Finance ministers and central bankers from the Group of Seven major industrial countries also planned to try to settle differences Saturday on banking industry changes. There are fears that go-it-alone action such as President Barack Obama's plan to break up big banks will further hamper the world's fledging economic recovery.

Canadian Finance Minister Jim Flaherty hoped his choice of the remote town of Iqaluit, population 7,000, where temperatures can dip to 40 degrees below zero in February, would make officials focus on the task ahead.

The US was represented by Treasury Secretary Timothy Geithner and Federal Reserve Chairman Ben Bernanke. The G7 consists of the US, Japan, Germany, Britain, France, Italy and Canada.

The agenda today included developments in the global economy, banking reform and proposals for more debt relief for Haiti as it recovers from a devastating earthquake.

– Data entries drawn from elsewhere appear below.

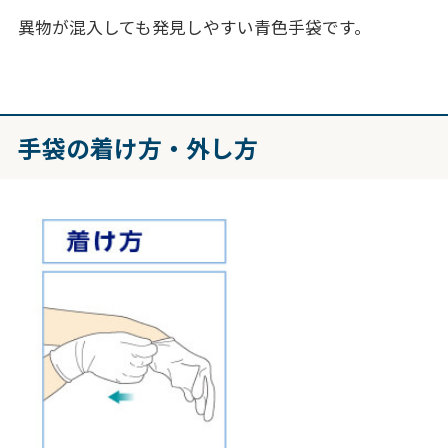
異物が混入しても発見しやすい青色手袋です。
手袋の着け方・外し方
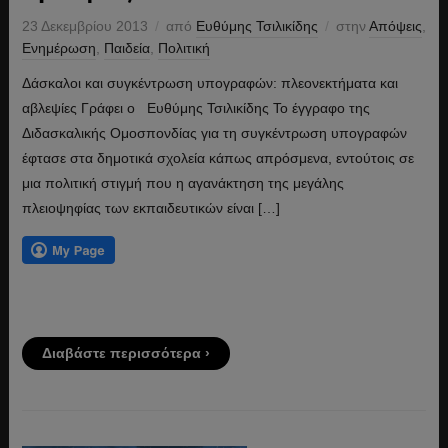
23 Δεκεμβρίου 2013
από
Ευθύμης Τσιλικίδης
στην
Απόψεις
,
Ενημέρωση
,
Παιδεία
,
Πολιτική
Δάσκαλοι και συγκέντρωση υπογραφών: πλεονεκτήματα και
αβλεψίες Γράφει ο Ευθύμης Τσιλικίδης Το έγγραφο της
Διδασκαλικής Ομοσπονδίας για τη συγκέντρωση υπογραφών
έφτασε στα δημοτικά σχολεία κάπως απρόσμενα, εντούτοις σε
μια πολιτική στιγμή που η αγανάκτηση της μεγάλης
πλειοψηφίας των εκπαιδευτικών είναι […]
Διαβάστε περισσότερα ›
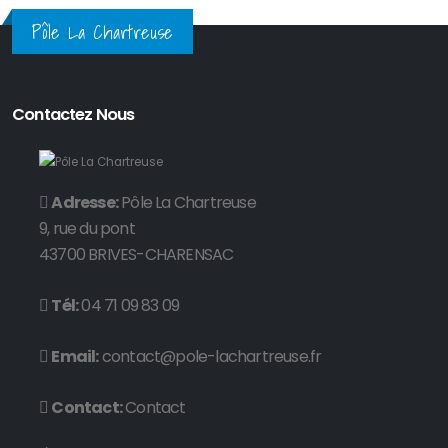
Pôle La Chartreuse
Contactez Nous
Adresse:
Pôle La Chartreuse
9, rue du pont
43700 BRIVES-CHARENSAC
Tél:
04 71 09 83 09
Email:
contact@pole-lachartreuse.fr
Contact:
Contact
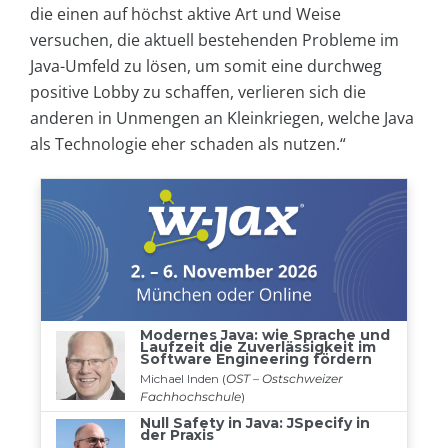
die einen auf höchst aktive Art und Weise
versuchen, die aktuell bestehenden Probleme im
Java-Umfeld zu lösen, um somit eine durchweg
positive Lobby zu schaffen, verlieren sich die
anderen in Unmengen an Kleinkriegen, welche Java
als Technologie eher schaden als nutzen.“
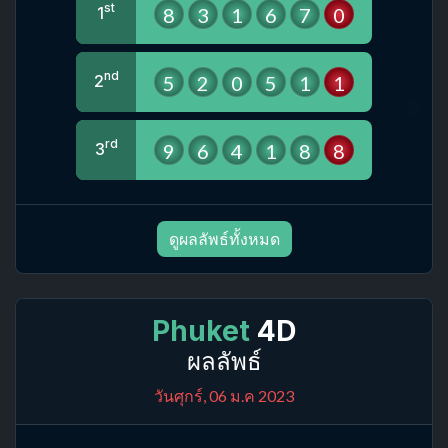
st
8
3
1
6
7
0
1
nd
5
2
0
5
1
1
2
rd
9
6
4
1
8
8
3
ดูผลลัพธ์ทั้งหมด
Phuket
4D
ผลลัพธ์
วันศุกร์, 06 ม.ค 2023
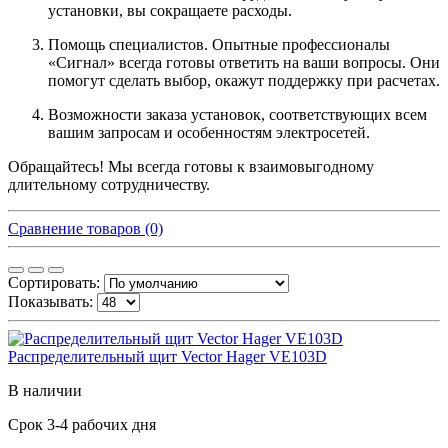
установки, вы сокращаете расходы.
Помощь специалистов. Опытные профессионалы
«Сигнал» всегда готовы ответить на ваши вопросы. Они
помогут сделать выбор, окажут поддержку при расчетах.
Возможности заказа установок, соответствующих всем
вашим запросам и особенностям электросетей.
Обращайтесь! Мы всегда готовы к взаимовыгодному
длительному сотрудничеству.
Сравнение товаров (0)
Сортировать:
Показывать:
Распределительный щит Vector Hager VE103D
В наличии
Срок 3-4 рабочих дня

The situation in Europe provided a sobering reminder that G7 policymakers still face major hurdles in repairing a broken global economy.

The Portuguese parliament's defeat of a government austerity plan on Friday triggered renewed concerns that it and other eurozone countries such as Greece and Spain were having trouble tightening controls to manage their budget deficits. That could threaten the economic recovery in Europe.

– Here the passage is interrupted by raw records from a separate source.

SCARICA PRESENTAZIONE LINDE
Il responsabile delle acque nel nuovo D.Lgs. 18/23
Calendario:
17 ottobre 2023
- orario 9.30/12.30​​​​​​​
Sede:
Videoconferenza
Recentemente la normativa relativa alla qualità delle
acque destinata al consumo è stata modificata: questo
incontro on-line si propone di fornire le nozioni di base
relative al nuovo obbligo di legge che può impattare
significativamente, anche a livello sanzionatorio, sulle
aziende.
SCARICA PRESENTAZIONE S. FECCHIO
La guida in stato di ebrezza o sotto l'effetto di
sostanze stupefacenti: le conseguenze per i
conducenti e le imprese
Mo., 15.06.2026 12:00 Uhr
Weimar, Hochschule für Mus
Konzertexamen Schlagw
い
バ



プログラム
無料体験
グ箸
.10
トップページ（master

Stocks fell in Asia and Europe, while the Dow Jones industrial average clawed back to a small gain after suffering the largest single-day drop in seven months, on worries about the global economy.

"I think we have to be very mindful of the failure or potential failure of domestic economies," Flaherty told reporters.

On banking reform, the other G7 countries were expected to press Geithner to explain the announcement by Obama last month that the US would seek tougher rules to prevent risky actions by big banks from toppling the entire financial system.

Chancellor Alistair Darling has led calls for more co-ordinated action. He has said the US proposal does not address the biggest threat - the links between banks that can quickly transmit loan troubles at one institution to the entire system.

Flaherty said G7 countries agreed on the need to continue with government stimulus programs to prevent the world from plunging back into recession. But Germany and France have expressed concern about how long stimulus aid should be maintained. They worry about soaring budget deficits and the risk of inflation.

Obama presented a budget plan this past week that would boost job-creation efforts and raise the US budget deficit to a record 1.56 trillion dollars this year. Prime Minister Gordon Brown is also stressing government stimulus even though critics point out that the country's budget deficit as a share of its gross domestic product could reach 12% this year.

In Japan, where the economy has struggled for two decades, the government unveiled more stimulus spending last week.